### EXTRACT TO READ
I did some speed measurements of qstrader with random data generated using generate_simulated_prices.py (I was only looking at qsforex before but qstrader is more active now)

I added

    def _speed(self, i):
        return i / (time.time() - self.t0)

    @property
    def speed_iters(self):
        return self._speed(self.iters)

    @property
    def speed_ticks(self):
        return self._speed(self.ticks)

    @property
    def speed_bars(self):
        return self._speed(self.bars)

    def _s_speed(self, s, i):
        return "%d %s processed @ %f %s/s" % (i, s, self._speed(i), s)

    def s_speed_iters(self):
        return self._s_speed("iters", self.iters)

    def s_speed_ticks(self):
        return self._s_speed("ticks", self.ticks)

    def s_speed_bars(self):
        return self._s_speed("bars", self.bars)

to Backtest class and I only printed one tick per 1000 (using modulo)

### INFORMATION SHOWN
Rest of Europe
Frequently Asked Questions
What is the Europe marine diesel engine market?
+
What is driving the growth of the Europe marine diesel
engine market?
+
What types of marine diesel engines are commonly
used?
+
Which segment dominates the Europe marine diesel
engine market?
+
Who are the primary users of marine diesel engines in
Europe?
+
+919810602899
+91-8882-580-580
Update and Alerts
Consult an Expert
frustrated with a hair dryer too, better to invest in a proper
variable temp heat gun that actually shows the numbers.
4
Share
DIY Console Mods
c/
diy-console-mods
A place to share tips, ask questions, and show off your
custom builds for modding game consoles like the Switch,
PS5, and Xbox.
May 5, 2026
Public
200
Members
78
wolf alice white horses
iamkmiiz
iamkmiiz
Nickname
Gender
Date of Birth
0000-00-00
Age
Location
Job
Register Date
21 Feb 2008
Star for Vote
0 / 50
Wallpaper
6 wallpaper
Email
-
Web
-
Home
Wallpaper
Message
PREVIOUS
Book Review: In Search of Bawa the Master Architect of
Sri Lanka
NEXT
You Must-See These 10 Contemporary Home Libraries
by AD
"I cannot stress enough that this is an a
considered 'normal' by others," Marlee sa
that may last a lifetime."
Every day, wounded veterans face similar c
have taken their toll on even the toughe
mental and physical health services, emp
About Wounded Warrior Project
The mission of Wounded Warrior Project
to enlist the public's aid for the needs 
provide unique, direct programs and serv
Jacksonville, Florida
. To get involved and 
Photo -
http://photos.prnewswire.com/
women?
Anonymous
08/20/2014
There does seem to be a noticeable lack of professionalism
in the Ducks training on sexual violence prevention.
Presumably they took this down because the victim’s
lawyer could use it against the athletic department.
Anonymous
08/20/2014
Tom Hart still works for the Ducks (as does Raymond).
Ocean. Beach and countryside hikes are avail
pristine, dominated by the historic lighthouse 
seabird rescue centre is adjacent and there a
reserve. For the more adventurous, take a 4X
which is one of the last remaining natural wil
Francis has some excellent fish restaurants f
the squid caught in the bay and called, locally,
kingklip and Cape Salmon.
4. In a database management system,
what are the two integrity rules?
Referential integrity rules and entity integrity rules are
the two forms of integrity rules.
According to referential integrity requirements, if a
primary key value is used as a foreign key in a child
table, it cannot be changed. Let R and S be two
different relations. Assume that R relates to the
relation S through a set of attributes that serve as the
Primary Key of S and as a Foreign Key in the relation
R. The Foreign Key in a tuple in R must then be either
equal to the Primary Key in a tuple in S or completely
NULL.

### EXERCISES
**A.** In the qstrader speed note, rewrite the part starting at "I did some speed" and ending at "(time.time() - self.t0)", changing "random data" to "synthetic data".
**B.** Answer these questions from the qstrader speed note:
(i) Which script generated the random data used for the measurements?
(ii) To which class were the speed methods added?
(iii) How often was a tick printed?
**C.** Summarize the qstrader speed note in two sentences.

### RESULTS FOR EACH TASK
**A.**
I did some speed measurements of qstrader with synthetic data generated using generate_simulated_prices.py (I was only looking at qsforex before but qstrader is more active now)

I added

    def _speed(self, i):
        return i / (time.time() - self.t0)

**B.**
(i) generate_simulated_prices.py
(ii) The Backtest class
(iii) One tick per 1000, using modulo

**C.** The writer measured the speed of qstrader with random data generated by generate_simulated_prices.py, having earlier looked only at qsforex, since qstrader is now more active. Methods that compute and report processing speed for iterations, ticks, and bars were added to the Backtest class, and only one tick per 1000 was printed, using modulo.